→ **Extract provided**:
As electrification takes hold and traditional internal combustion engines are phased out mechanical components, such as the vacuum servo, no longer have a ready power-source, which means electrically driven pumps and motors have to be developed to drive the control systems.

Furthermore to integrate automated driving systems, controls are rapidly moving to electric/ electronic (E/ E) architecture, often loosely referred to as ‘X by wire’ controls.

But, for a brake by wire system to function safely and effectively the integrity of the human machine interface (HMI) needs to be retained as is. And in order to achieve this engineers need to map out the two sets of forces (In this case measured in force/ area, or pressure): The pedal effort applied by the driver, and the resultant pressure on the caliper pistons/ wheel cylinders in the ‘traditional’ hydro mechanical system.

 Only high quality pressure sensors will do

The integrity of this data is crucial to the effective development of the E/ E system, so only high quality pressure sensors, that are capable of accurate and repeatable recordings, can be used.

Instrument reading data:
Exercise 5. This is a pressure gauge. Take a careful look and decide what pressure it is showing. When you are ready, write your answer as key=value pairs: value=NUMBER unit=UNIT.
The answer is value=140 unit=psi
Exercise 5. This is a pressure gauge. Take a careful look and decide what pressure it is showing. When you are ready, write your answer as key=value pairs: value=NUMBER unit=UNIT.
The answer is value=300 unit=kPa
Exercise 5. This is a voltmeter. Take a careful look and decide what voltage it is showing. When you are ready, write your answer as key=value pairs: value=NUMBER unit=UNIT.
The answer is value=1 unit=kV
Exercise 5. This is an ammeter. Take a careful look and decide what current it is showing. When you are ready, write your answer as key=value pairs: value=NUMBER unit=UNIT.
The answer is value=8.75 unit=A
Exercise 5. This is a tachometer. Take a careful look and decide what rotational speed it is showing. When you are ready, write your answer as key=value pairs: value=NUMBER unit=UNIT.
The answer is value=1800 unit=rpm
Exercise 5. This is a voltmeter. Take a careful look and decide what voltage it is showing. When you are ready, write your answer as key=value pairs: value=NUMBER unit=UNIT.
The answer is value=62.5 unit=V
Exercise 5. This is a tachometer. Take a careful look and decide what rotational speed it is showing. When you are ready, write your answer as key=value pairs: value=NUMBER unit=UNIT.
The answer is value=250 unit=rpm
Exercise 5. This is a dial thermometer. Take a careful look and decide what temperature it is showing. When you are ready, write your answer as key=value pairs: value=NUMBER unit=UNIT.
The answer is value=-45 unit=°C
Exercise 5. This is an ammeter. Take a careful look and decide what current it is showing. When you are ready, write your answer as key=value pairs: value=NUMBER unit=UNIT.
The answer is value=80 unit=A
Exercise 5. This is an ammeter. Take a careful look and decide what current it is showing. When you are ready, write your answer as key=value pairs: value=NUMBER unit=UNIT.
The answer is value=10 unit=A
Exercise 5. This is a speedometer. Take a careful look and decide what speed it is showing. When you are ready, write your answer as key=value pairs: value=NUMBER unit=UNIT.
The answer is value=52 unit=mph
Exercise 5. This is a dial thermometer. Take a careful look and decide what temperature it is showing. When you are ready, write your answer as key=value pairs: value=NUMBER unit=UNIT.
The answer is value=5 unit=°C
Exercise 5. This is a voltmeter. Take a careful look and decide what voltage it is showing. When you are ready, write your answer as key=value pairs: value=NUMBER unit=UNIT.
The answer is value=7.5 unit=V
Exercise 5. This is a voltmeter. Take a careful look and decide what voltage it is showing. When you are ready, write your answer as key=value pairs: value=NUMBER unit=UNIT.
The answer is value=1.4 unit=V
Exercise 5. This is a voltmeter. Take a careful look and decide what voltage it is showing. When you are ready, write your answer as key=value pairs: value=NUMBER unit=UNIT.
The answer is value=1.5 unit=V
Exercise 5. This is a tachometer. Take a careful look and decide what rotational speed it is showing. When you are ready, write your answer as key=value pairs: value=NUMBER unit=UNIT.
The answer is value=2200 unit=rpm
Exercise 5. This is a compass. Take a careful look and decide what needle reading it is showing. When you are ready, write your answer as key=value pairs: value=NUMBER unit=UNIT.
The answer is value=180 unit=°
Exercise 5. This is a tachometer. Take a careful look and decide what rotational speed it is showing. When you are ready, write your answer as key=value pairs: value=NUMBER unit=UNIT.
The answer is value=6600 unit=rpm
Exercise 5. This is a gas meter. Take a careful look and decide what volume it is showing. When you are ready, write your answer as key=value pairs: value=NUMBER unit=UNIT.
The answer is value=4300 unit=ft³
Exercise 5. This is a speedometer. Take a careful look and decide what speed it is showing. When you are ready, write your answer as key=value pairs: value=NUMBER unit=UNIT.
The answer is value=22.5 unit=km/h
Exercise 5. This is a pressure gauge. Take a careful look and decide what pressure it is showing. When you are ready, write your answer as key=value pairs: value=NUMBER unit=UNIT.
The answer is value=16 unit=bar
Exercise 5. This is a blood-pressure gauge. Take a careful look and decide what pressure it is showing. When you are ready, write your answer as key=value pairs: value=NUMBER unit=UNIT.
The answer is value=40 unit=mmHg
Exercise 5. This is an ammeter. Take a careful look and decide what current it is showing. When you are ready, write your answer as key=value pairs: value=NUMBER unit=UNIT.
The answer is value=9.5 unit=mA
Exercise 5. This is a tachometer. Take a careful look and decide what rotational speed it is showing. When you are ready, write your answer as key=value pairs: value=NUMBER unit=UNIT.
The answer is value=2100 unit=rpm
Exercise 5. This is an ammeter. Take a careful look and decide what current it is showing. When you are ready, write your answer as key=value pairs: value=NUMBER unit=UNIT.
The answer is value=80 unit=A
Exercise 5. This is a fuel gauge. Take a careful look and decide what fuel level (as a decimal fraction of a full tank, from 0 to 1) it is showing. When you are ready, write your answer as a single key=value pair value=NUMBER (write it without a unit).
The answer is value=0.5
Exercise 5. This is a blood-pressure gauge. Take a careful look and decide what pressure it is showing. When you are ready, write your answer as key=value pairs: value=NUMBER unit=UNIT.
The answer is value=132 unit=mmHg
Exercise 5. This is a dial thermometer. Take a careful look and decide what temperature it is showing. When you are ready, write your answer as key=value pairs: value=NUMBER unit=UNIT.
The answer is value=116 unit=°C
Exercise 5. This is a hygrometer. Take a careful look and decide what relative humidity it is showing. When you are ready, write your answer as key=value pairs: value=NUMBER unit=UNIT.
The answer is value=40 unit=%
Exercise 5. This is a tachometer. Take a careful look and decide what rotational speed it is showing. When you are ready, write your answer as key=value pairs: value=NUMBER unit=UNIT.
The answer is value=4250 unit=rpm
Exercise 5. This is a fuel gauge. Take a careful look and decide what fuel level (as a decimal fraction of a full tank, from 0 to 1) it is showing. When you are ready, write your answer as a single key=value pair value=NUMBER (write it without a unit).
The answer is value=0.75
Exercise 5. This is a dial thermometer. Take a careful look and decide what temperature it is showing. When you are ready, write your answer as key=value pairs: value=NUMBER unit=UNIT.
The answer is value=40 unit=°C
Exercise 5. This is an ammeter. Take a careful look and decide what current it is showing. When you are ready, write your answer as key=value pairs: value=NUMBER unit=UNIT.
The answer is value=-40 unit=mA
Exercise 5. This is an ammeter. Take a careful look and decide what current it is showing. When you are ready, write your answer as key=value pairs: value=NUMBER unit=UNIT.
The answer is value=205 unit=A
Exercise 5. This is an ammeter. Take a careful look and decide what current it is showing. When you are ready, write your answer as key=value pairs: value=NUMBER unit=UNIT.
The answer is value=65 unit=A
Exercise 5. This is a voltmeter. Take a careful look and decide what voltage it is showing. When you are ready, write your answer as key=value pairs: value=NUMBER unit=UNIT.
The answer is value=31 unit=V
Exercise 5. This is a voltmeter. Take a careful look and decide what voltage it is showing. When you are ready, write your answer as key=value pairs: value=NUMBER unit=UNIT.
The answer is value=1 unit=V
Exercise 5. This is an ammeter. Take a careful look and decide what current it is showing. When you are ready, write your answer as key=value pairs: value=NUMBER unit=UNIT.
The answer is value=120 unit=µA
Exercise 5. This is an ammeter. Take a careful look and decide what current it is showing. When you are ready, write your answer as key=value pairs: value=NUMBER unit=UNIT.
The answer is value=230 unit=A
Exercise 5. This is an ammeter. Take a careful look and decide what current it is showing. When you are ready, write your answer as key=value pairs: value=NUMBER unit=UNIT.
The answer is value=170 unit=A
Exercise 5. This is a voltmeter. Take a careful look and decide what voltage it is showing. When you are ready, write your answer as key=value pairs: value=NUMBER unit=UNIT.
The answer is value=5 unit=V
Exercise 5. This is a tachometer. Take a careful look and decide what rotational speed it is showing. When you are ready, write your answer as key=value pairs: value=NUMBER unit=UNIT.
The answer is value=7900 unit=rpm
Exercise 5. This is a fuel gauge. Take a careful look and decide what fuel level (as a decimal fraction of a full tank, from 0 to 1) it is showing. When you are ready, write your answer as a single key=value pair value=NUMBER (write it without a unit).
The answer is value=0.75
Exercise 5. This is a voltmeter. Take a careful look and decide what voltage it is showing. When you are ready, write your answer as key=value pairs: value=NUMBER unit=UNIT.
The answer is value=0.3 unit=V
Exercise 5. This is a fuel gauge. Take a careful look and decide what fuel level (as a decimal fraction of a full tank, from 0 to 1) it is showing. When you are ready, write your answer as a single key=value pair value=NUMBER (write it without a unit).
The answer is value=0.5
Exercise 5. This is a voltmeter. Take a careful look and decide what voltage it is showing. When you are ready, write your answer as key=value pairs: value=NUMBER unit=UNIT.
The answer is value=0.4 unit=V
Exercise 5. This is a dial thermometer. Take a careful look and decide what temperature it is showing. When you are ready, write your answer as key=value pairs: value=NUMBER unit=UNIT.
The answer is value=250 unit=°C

→ **What you should do**:
Copy out the whole passage about brake-by-wire systems and pressure sensors at the top, word for word.

→ **Response to the exercise**:
As electrification takes hold and traditional internal combustion engines are phased out mechanical components, such as the vacuum servo, no longer have a ready power-source, which means electrically driven pumps and motors have to be developed to drive the control systems.

Furthermore to integrate automated driving systems, controls are rapidly moving to electric/ electronic (E/ E) architecture, often loosely referred to as ‘X by wire’ controls.

But, for a brake by wire system to function safely and effectively the integrity of the human machine interface (HMI) needs to be retained as is. And in order to achieve this engineers need to map out the two sets of forces (In this case measured in force/ area, or pressure): The pedal effort applied by the driver, and the resultant pressure on the caliper pistons/ wheel cylinders in the ‘traditional’ hydro mechanical system.

 Only high quality pressure sensors will do

The integrity of this data is crucial to the effective development of the E/ E system, so only high quality pressure sensors, that are capable of accurate and repeatable recordings, can be used.